Le modèle ‘Heatweed Mid 3.0’ d’Europe Service affiche un rendement de 2 000 à 3 000 m2/jour. Il émet peu de bruit (de l’ordre de 70 dB) et sa portée est de 45 m autour de la cuve (500 L).

• Désherbeurs ‘remorques’ : pratiques, ces machines s’accrochent à l’arrière de n’importe quel véhicule léger ou utilitaire. Exemple : le ‘Heatweed Multi M’, la ‘désherbeuse-nettoyeuse-laveuse’ proposée par Europe Service. Utilisable par un ou deux opérateurs, grâce à deux enrouleurs de 40 m situés sous le capot aérodynamique, cette machine polyvalente de 1 050 kg possède un réservoir de 450 L. La température en mode désherbage est de 99 °C (consommation d’eau maximal : 16 L/min). L’un des best-sellers d’Oeliatec est aussi un désherbeur-remorque, à savoir le modèle ‘Belle-Île’, d’une capacité de 600 L. Un écran tactile permet de sélectionner son mode de travail : désherbage en un ou deux postes, lavage haute pression et à quelle température, arrosage, ou bien encore hydro-curage.
• Désherbeurs sur porte-outils : montées spécialement sur des porte-outils, ces machines sont faites pour désherber rapidement de longs trottoirs, des zones industrielles, de vastes surfaces pavées… Le réservoir d’eau peut atteindre 1 150 L, comme c’est le cas sur le modèle ‘Sensor 2.0’ d’Europe Service. L’un des derniers nés d’Oeliatec, nommé ‘Mollen Artiflex’, est quant à lui un véhicule spécifique. Large d’1,2 m, il possède un châssis articulé (d’où son nom) et remplit une multitude de fonctions (désherbage, curage, arrosage, lavage…).
• Désherbeurs mobiles : pour les endroits difficiles d’accès (ruelles, cimetières…), les solutions mobiles, semblables à des chariots, sont très appréciées. Elles s’immiscent partout ! Compactes, ces machines possèdent une cuve de quelques centaines de litres, un système de pompage, une lance et sont alimentées par une motorisation à batterie, comme c’est le cas du modèle ‘Hoedic CM’ d’Oeliatec.

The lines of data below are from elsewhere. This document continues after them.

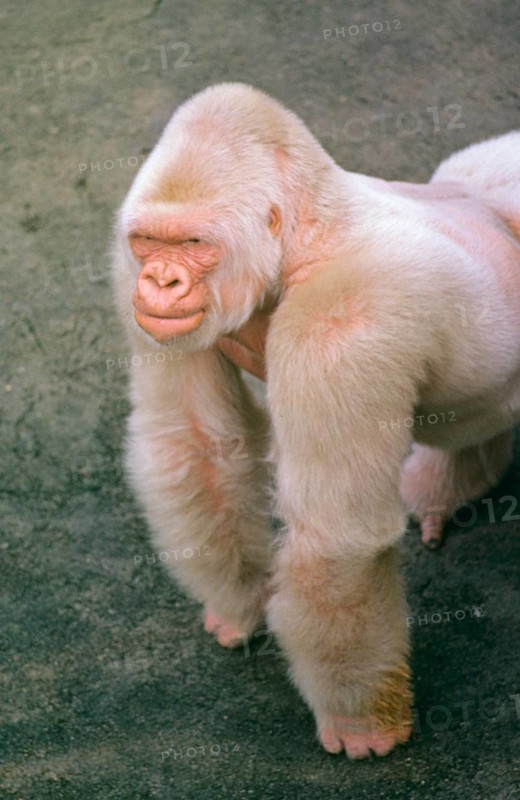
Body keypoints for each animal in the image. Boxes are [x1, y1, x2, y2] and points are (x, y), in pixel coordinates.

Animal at [112, 83, 520, 758]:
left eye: (194, 245)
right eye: (150, 241)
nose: (161, 281)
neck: (306, 236)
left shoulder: (344, 324)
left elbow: (336, 539)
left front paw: (360, 718)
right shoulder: (126, 275)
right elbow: (195, 443)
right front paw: (239, 604)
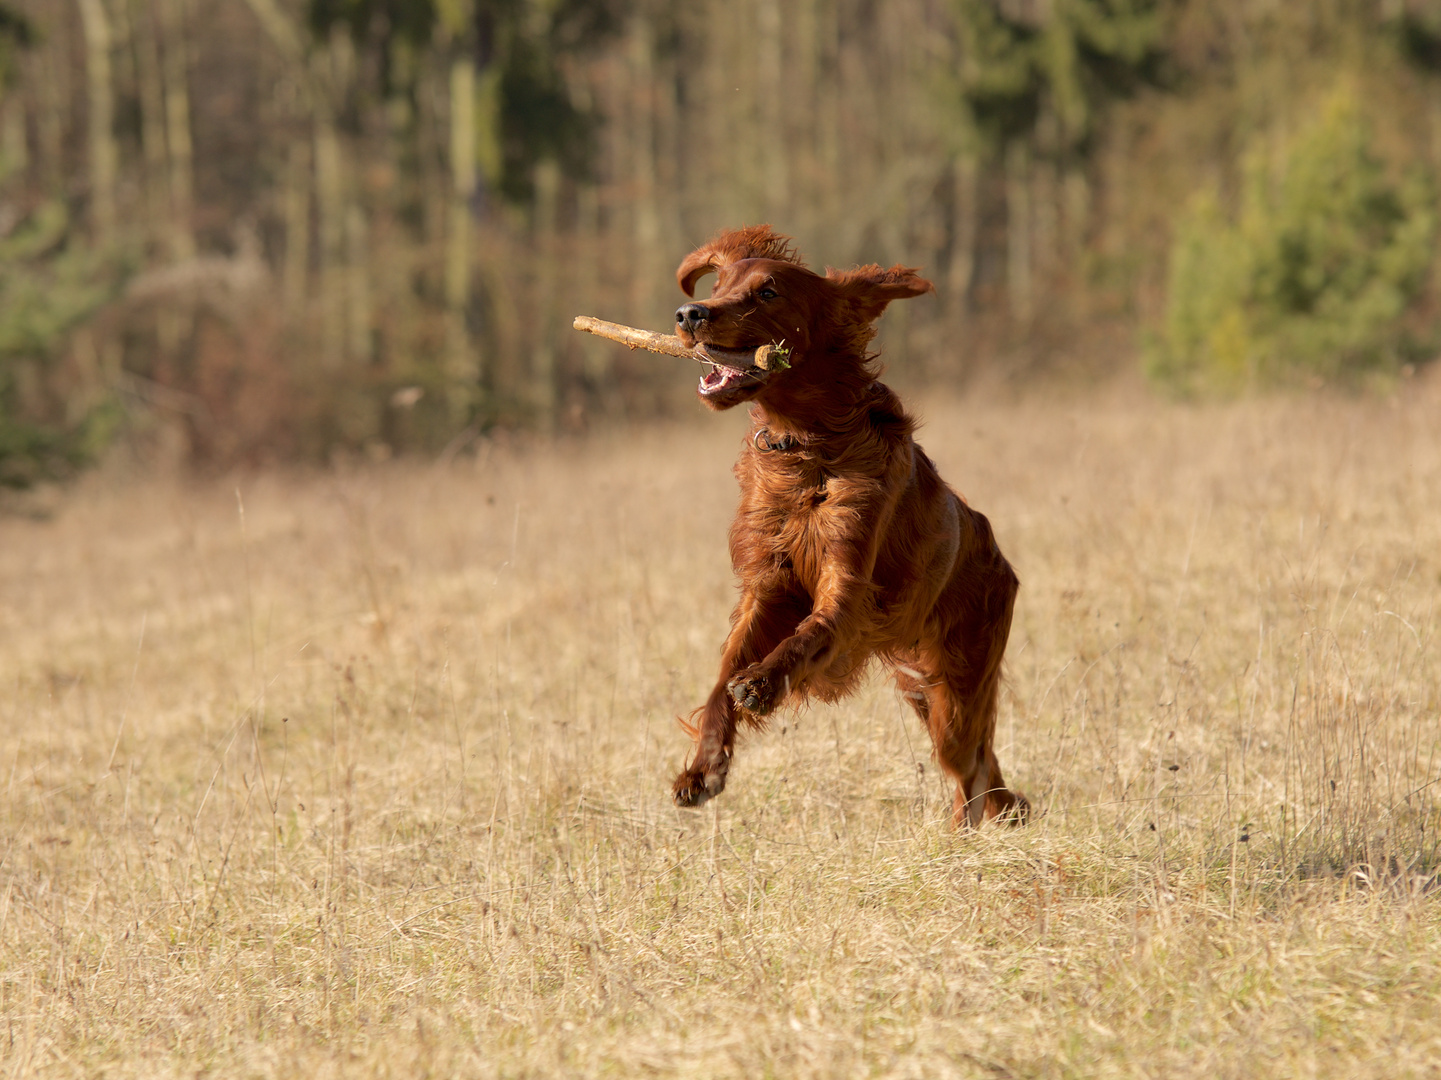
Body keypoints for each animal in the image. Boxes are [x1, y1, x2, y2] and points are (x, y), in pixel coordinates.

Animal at [665, 223, 1025, 819]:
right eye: (719, 286)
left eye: (768, 292)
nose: (690, 314)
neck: (807, 449)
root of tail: (998, 555)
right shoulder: (766, 586)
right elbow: (721, 681)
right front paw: (703, 768)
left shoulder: (847, 586)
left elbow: (812, 632)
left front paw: (762, 682)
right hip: (924, 687)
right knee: (984, 775)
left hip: (957, 685)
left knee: (975, 773)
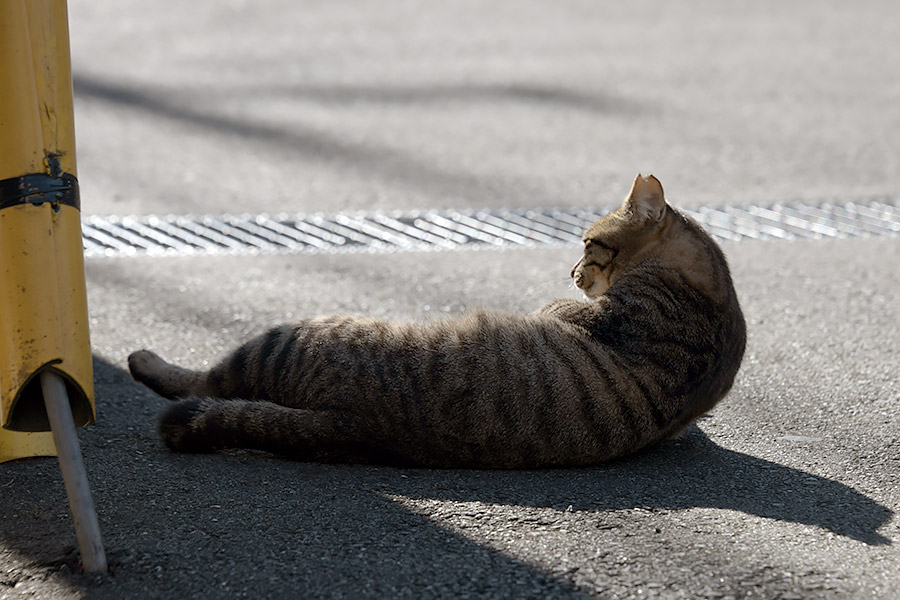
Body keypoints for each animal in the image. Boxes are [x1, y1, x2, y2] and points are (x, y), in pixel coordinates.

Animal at [126, 173, 744, 468]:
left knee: (207, 382)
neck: (714, 293)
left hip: (289, 338)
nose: (571, 273)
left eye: (589, 245)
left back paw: (144, 360)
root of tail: (355, 424)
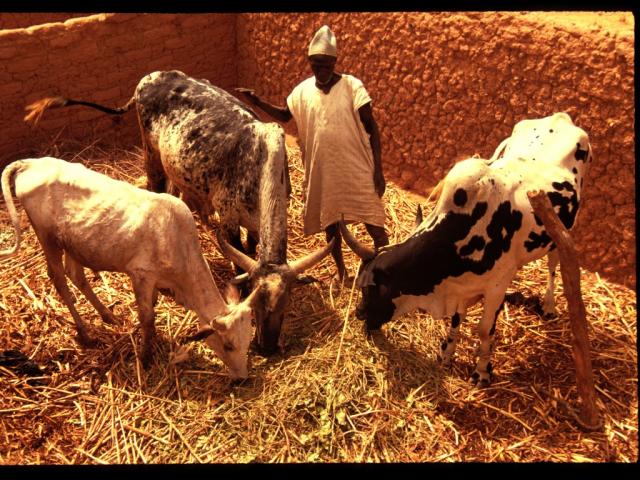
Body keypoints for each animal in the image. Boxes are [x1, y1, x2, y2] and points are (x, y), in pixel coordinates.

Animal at [2, 158, 258, 378]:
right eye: (228, 345)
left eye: (248, 340)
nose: (242, 378)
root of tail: (31, 163)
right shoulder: (141, 275)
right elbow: (148, 317)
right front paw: (145, 357)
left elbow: (152, 305)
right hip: (47, 238)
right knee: (58, 279)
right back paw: (85, 333)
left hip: (73, 244)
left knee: (76, 275)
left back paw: (108, 316)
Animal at [23, 71, 336, 356]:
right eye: (257, 306)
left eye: (285, 305)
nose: (268, 348)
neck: (260, 161)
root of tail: (151, 76)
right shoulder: (230, 220)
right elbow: (239, 264)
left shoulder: (254, 225)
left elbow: (250, 248)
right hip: (152, 157)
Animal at [342, 112, 592, 386]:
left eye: (369, 288)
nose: (359, 314)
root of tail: (560, 117)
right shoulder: (461, 288)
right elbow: (456, 321)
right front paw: (446, 355)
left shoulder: (495, 288)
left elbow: (484, 331)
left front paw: (482, 371)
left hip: (564, 228)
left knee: (553, 265)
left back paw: (549, 305)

Mobiles, sur porte-outils, sur plateau… Les désherbeurs à eau chaude se déclinent aujourd’hui en une multitude de modèles. Il suffit d’identifier clairement ses besoins pour s’équiper du meilleur matériel.

Développé spécialement pour les collectivités, le ‘Foamstream Municipal’ de Weedingtech élimine adventices, mousses, chewing-gum et graffitis grâce à de l’eau chaude couplée à de la mousse biodégradable, stoppant la germination des graines contenues dans le sol.